[EXERCISE TASK]: Update the records below by changing every "dist" to "distance" and leaving everything else as it is.

# start of DATA SUPPLIED

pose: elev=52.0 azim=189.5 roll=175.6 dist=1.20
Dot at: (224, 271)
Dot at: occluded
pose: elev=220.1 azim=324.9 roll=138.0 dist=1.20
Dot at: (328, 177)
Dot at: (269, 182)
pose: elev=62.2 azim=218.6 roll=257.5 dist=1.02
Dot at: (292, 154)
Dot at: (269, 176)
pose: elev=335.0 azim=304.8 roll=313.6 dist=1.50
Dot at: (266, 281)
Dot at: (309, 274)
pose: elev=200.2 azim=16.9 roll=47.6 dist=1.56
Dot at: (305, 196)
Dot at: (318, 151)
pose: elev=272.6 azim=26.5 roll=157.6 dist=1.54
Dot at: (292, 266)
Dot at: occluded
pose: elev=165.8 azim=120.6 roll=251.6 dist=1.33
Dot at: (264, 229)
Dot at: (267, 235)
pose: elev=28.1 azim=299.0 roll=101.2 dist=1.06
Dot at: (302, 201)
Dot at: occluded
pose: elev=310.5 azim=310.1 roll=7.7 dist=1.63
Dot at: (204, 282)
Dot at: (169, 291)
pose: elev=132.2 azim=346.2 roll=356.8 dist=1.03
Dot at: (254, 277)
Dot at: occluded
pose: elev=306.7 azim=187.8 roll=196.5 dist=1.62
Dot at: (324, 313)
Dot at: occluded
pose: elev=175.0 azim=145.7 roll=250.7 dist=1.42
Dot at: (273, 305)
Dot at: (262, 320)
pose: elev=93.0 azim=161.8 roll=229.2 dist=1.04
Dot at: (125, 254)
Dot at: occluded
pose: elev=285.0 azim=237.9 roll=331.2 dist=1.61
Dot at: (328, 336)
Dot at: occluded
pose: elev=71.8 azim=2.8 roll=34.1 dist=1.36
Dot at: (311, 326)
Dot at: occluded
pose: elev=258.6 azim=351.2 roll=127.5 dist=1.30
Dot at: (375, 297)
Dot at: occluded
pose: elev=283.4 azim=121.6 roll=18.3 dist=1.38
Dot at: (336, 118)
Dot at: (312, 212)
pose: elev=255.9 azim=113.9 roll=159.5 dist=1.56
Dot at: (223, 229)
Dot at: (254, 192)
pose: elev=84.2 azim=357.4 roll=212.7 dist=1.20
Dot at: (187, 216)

# end of DATA SUPPLIED

[OUTPUT BELOW]:
pose: elev=52.0 azim=189.5 roll=175.6 distance=1.20
Dot at: (224, 271)
Dot at: occluded
pose: elev=220.1 azim=324.9 roll=138.0 distance=1.20
Dot at: (328, 177)
Dot at: (269, 182)
pose: elev=62.2 azim=218.6 roll=257.5 distance=1.02
Dot at: (292, 154)
Dot at: (269, 176)
pose: elev=335.0 azim=304.8 roll=313.6 distance=1.50
Dot at: (266, 281)
Dot at: (309, 274)
pose: elev=200.2 azim=16.9 roll=47.6 distance=1.56
Dot at: (305, 196)
Dot at: (318, 151)
pose: elev=272.6 azim=26.5 roll=157.6 distance=1.54
Dot at: (292, 266)
Dot at: occluded
pose: elev=165.8 azim=120.6 roll=251.6 distance=1.33
Dot at: (264, 229)
Dot at: (267, 235)
pose: elev=28.1 azim=299.0 roll=101.2 distance=1.06
Dot at: (302, 201)
Dot at: occluded
pose: elev=310.5 azim=310.1 roll=7.7 distance=1.63
Dot at: (204, 282)
Dot at: (169, 291)
pose: elev=132.2 azim=346.2 roll=356.8 distance=1.03
Dot at: (254, 277)
Dot at: occluded
pose: elev=306.7 azim=187.8 roll=196.5 distance=1.62
Dot at: (324, 313)
Dot at: occluded
pose: elev=175.0 azim=145.7 roll=250.7 distance=1.42
Dot at: (273, 305)
Dot at: (262, 320)
pose: elev=93.0 azim=161.8 roll=229.2 distance=1.04
Dot at: (125, 254)
Dot at: occluded
pose: elev=285.0 azim=237.9 roll=331.2 distance=1.61
Dot at: (328, 336)
Dot at: occluded
pose: elev=71.8 azim=2.8 roll=34.1 distance=1.36
Dot at: (311, 326)
Dot at: occluded
pose: elev=258.6 azim=351.2 roll=127.5 distance=1.30
Dot at: (375, 297)
Dot at: occluded
pose: elev=283.4 azim=121.6 roll=18.3 distance=1.38
Dot at: (336, 118)
Dot at: (312, 212)
pose: elev=255.9 azim=113.9 roll=159.5 distance=1.56
Dot at: (223, 229)
Dot at: (254, 192)
pose: elev=84.2 azim=357.4 roll=212.7 distance=1.20
Dot at: (187, 216)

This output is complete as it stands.